Aside from a growing number of spaces for art, design and culture, there are also more events that showcase Hong Kong’s creative side. Indeed, Hong Kong’s ‘coming out’ is often associated with Art Basel in 2013 – when the world’s most prestigious art fair began holding an annual event in Hong Kong.
Events such as Art Basel, as well as Art Gallery Week and various other art fairs that take place throughout the cultural calendar in Hong Kong, provide a number of platforms to highlight local and international talents, says Adeline Ooi, director of the Asian branch of Art Basel.
“The art scene in Hong Kong has definitely become more diversified and dynamic as a result of the growth of the art market and the increasing numbers of galleries opening here from all over the world,” she says. “We’re also, this year at Art Basel in Hong Kong, seeing increased interest in photography and precisely curated booths – a number of galleries are choosing to exhibit only one or two artists.”
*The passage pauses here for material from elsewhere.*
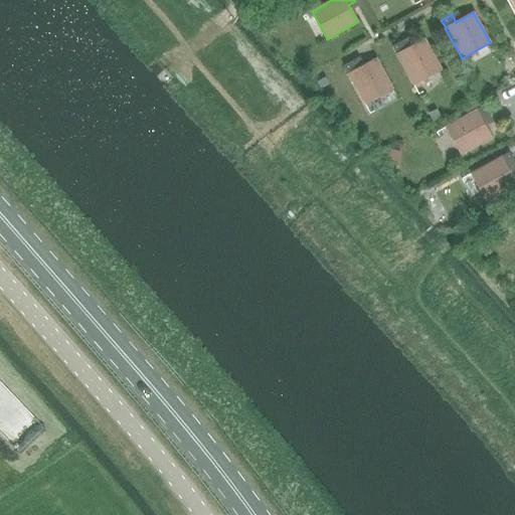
[(441,69),(424,39),(406,48),(402,41),(392,46),(396,54),(412,84),(441,69)]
This year, 25 galleries from Hong Kong will participate in Art Basel, taking place in March. New entrants include Blindspot Gallery and Galerie Ora-Ora, which will be participating in ‘Insights’ for the first time. Another highlight will be the unveiling of a new work by Hong Kong artist Samson Young, who was awarded the first BMW Art Journey in collaboration with Art Basel – a prize that saw him travel across five continents recording the sounds of historic bells.
While Hong Kong is home to myriad commercial galleries in Central – Pedder Building alone houses Gagosian, Ben Brown Fine Arts, Lehmann Maupin, Simon Lee Gallery, Hanart TZ and Pearl Lam Galleries – Ooi also recommends a visit to Para Site, a non-profit contemporary arts centre. It was founded in 1996 as an artist-run space, making it one of the oldest independent art institutions in Asia.
And anyone visiting Hong Kong should check out the South Island Cultural District (SICD), she says, which was founded in 2013 and is now a destination for 22 local and international art galleries, studios and non-commercial art institutions. But Ooi’s personal favourite? “I’d definitely recommend a visit to the Hong Kong Museum of History in Tsim Sha Tsui East, where I’ve seen some really lovely shows of ceramics and historical artifacts.”
While Hong Kong’s creative side is still taking shape, it’s an exciting time for up-and-coming local artists and designers. This creative awakening provides opportunities for the public – and international visitors – to see Hong Kong in a new light, where ‘old’ and ‘new’ co-exist to create something wonderfully unique.